Canada – Sarah is an ambitious lawyer and mother, her private life exists behind a wall of her own making, one she attributes her success to, a wall that comes crumbling down when an illness breaks through it and exposes her.
All three women take on their respective challenges despite the discrimination and obstacles and each will find solace in something unexpected.
I hesitated to read this for some time, just because it was in French, but I was pleasantly surprised by how easy it was to read and how little I had to look up new vocabulary. I enjoyed it when I did as I discovered new words and scribbled them in pencil in the margins. And then how I come across those words in the external world, resulting in me thinking I really would enjoy to read more of these works that are available in French but not yet in English.
Despite the satisfactory linguistic journey, I’m not sure it is a book I would have picked up normally. It touches on subjects that warrant further exploration, that are a little too conveniently side-stepped or imagined to be easily resolved, which left a quiet discomfort in accepting the outcomes proposed. The author chooses not to delve into the significant issues raised and instead provides this three pronged tale that ties things up a little too neatly at the end.

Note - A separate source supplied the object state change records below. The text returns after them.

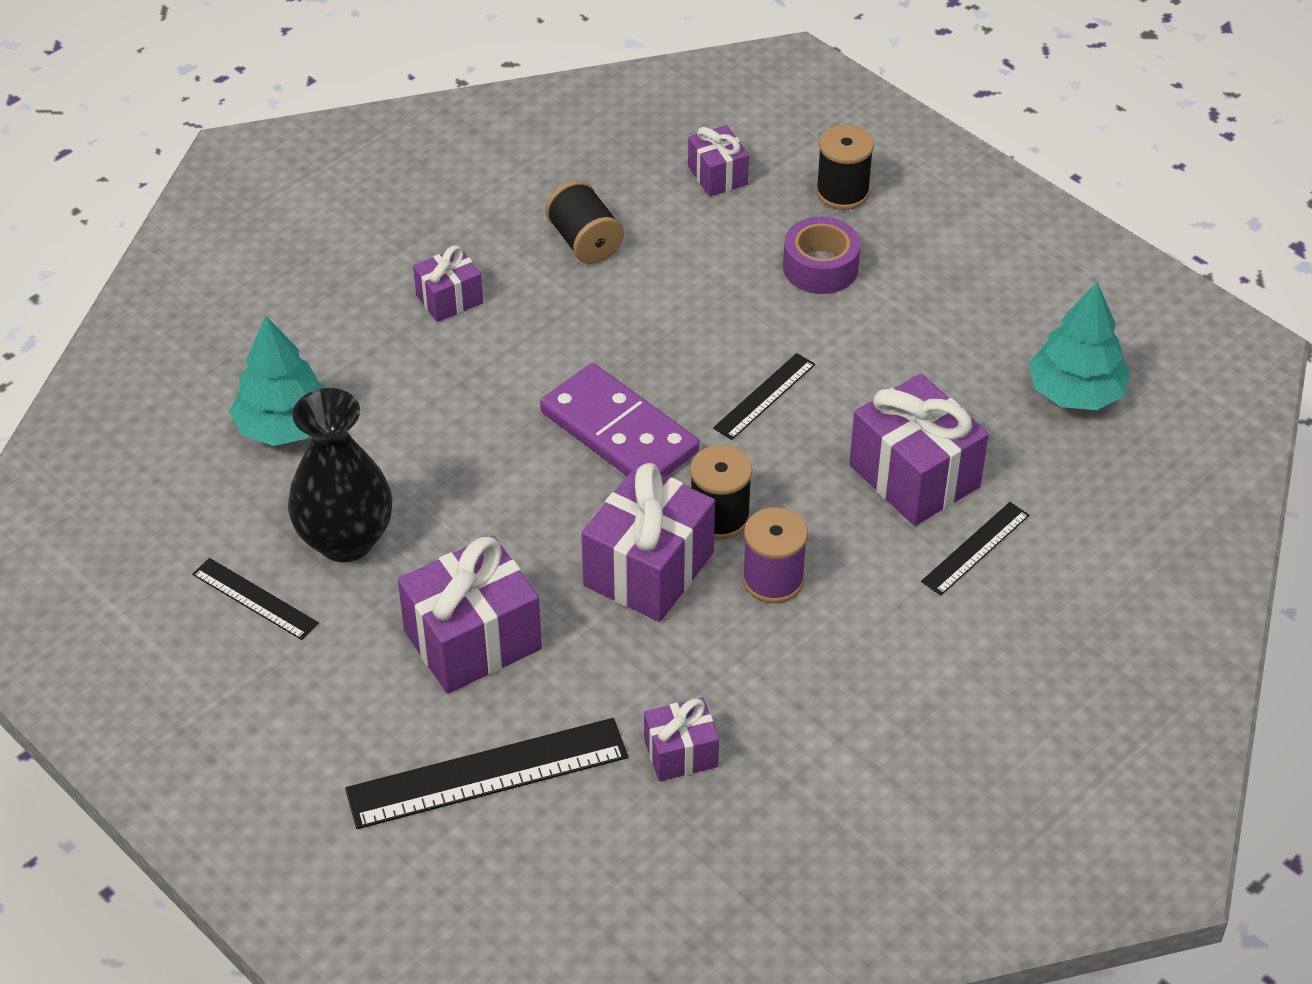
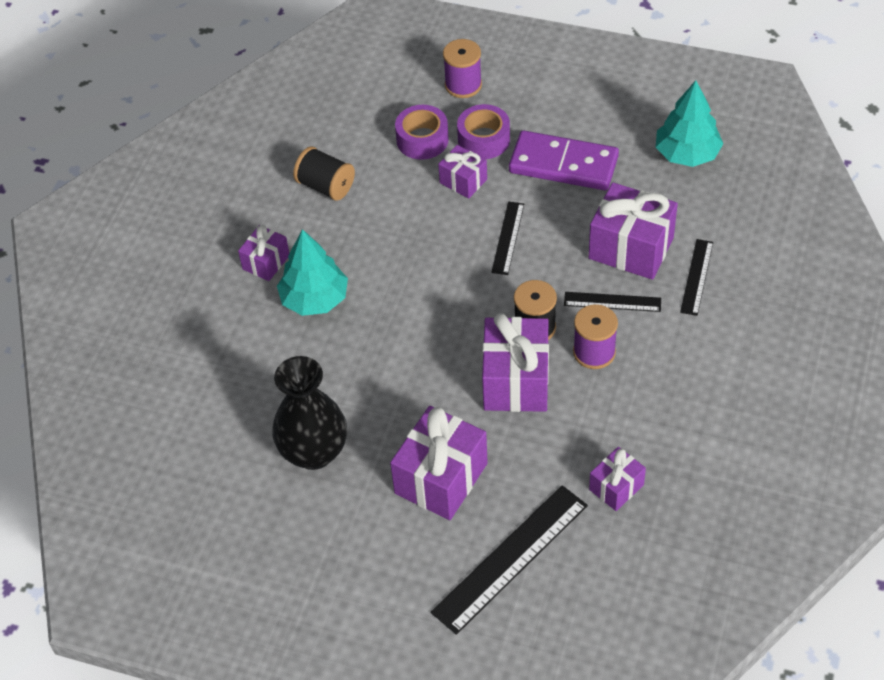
camera: 25 degrees left, 5 degrees up
(255, 598) = (283, 519): black ruler -> black ruler (612, 302)
(284, 426) = (219, 396): turquoise tree -> turquoise tree (314, 299)
(619, 432) = (436, 301): purple domino -> purple domino (563, 164)
(717, 175) = (378, 106): purple gift -> purple gift (463, 181)
(743, 236) = (422, 140): none -> purple tape
(842, 192) = (463, 85): black spool -> purple spool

Any one of these stories could have been developed, their issues explored to raise awareness and encourage discussion; ignoring them feels like a mild form of cultural appropriation. I tried to find out whether the author had a personal connection to any one of the cultures she uses in the novel, but apart from visiting the countries, there doesn’t appear to be.
Yesterday I was in Marseille and visited a number of fabulous exhibitions in the MuCem (Museum of Civilisations of Europe and the Mediterranean) and was inspired by what I encountered there to wish to read more French books, like Frères Migrants by Patrick Chamoiseau, La pesanteur et la grâce by Simone Weil though they may challenge my comprehension. It is a city with a rich history and a wonderful cultural offering that I shall explore more. Perhaps I may try to share some of that here.